Fumagillin class inhibitors of methionine aminopeptidase-2

Abstract

The growth of solid tumors and the formation of metastases are critically dependent on neovascularization. This dependence on neovascularization, however, is not limited to cancer but is also a major contributing factor in the pathology of autoimmune diseases such as rheumatoid arthritis. Hence, antiangiogenic therapy was recognized as a potentially powerful therapeutic approach in the treatment of these devastating diseases. The discovery of fumagillin and its potent antiangiogenic and antiproliferative activities provided the rationale for the development of fumagillin analogues as a novel class of antiproliferative agents. Molecules of the fumagillin class inhibit the enzymatic activity of methionine aminopeptidase-2 (MetAP-2), and this inhibition is the first step required for the selective growth inhibition of cell types that are dependent on MetAP-2 function for growth.

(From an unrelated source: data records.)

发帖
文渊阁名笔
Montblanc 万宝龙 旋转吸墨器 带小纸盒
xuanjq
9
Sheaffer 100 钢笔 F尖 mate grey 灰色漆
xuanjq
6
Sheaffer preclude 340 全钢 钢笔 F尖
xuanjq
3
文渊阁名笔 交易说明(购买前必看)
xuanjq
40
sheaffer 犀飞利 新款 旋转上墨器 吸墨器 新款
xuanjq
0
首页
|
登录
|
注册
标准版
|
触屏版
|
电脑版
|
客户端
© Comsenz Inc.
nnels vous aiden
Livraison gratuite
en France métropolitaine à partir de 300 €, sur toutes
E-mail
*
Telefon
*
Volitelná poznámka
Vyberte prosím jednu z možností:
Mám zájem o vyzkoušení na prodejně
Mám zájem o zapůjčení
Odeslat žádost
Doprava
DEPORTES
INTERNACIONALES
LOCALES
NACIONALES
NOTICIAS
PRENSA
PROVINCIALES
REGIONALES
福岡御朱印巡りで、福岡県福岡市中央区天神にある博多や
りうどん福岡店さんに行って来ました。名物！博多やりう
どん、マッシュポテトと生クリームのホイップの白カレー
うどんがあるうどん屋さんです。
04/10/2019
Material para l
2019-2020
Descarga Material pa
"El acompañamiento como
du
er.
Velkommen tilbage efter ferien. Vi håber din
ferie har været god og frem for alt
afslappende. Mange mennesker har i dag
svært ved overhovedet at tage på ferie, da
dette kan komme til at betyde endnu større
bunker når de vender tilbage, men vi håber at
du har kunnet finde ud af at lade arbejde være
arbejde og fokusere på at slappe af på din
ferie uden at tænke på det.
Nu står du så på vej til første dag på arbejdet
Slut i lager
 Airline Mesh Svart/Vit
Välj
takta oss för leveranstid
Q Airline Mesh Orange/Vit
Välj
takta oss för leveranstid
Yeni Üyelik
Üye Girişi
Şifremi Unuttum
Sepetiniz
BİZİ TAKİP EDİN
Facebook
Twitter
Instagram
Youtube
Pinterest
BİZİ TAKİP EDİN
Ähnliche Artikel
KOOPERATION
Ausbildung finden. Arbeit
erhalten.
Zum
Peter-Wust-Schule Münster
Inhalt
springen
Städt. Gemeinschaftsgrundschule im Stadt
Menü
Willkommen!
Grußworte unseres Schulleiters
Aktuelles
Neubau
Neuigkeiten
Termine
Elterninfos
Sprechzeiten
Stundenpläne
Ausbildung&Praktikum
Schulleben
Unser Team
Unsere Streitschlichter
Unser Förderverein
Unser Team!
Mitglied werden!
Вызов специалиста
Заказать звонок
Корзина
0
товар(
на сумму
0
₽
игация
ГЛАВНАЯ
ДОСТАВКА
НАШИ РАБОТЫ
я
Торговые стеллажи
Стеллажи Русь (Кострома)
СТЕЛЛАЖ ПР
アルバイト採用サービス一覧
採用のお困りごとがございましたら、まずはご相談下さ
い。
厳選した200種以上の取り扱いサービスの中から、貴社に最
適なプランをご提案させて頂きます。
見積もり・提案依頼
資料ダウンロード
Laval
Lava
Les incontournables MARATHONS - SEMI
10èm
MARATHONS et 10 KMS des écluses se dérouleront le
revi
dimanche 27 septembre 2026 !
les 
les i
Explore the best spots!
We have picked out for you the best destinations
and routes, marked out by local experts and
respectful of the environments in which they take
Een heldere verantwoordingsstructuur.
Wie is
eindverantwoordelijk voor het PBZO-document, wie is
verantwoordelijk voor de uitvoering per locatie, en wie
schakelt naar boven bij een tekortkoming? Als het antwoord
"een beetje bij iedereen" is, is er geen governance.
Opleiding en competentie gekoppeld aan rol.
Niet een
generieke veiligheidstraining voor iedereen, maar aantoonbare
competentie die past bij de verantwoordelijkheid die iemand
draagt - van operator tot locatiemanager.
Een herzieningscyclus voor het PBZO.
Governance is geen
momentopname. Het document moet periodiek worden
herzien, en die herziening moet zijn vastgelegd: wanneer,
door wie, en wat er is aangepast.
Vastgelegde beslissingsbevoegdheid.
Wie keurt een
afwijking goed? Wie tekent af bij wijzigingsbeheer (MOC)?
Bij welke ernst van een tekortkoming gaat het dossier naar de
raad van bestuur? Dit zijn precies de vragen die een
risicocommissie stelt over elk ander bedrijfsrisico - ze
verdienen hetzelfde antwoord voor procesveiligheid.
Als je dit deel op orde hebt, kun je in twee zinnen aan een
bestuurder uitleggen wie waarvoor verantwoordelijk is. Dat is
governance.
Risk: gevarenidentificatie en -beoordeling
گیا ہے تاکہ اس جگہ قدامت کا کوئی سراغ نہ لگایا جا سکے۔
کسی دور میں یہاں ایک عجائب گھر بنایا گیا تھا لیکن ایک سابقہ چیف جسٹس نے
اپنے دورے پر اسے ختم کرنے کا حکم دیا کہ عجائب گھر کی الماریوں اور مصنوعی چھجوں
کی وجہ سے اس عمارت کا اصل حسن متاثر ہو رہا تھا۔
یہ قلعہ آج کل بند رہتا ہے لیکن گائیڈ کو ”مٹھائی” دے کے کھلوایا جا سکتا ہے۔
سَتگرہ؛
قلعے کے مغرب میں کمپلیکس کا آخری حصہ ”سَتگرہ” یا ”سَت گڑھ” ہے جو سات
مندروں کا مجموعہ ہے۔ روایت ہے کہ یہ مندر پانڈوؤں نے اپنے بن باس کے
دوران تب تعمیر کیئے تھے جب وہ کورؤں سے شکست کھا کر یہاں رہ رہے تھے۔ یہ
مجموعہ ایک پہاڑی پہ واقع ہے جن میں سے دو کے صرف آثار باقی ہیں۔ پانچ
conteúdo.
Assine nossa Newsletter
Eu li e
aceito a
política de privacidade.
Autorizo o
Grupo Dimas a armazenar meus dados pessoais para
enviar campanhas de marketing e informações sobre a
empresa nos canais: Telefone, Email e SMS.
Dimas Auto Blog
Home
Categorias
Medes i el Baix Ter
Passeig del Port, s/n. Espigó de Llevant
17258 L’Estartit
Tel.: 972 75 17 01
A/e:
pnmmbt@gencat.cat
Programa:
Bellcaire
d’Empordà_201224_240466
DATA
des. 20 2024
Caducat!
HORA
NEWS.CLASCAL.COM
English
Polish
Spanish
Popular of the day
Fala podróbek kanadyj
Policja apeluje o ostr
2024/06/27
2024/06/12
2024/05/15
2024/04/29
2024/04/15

Mechanistically, this growth inhibition is characterized by cytostasis and arrest in the late G1 phase of the cell cycle. TNP-470 was the first MetAP-2 inhibitor of the fumagillin class to enter phase I clinical trials in cancer. Despite some encouraging results in several solid tumors in early phase I/II studies, further clinical development of this molecule was halted, primarily due to dose-limiting neurotoxicities and a poor clinical pharmacokinetic profile. More recently, fumagillin analogues specifically designed to improve upon the clinical deficiencies of TNP-470, such as PPI-2458, have advanced into phase I trials in cancer.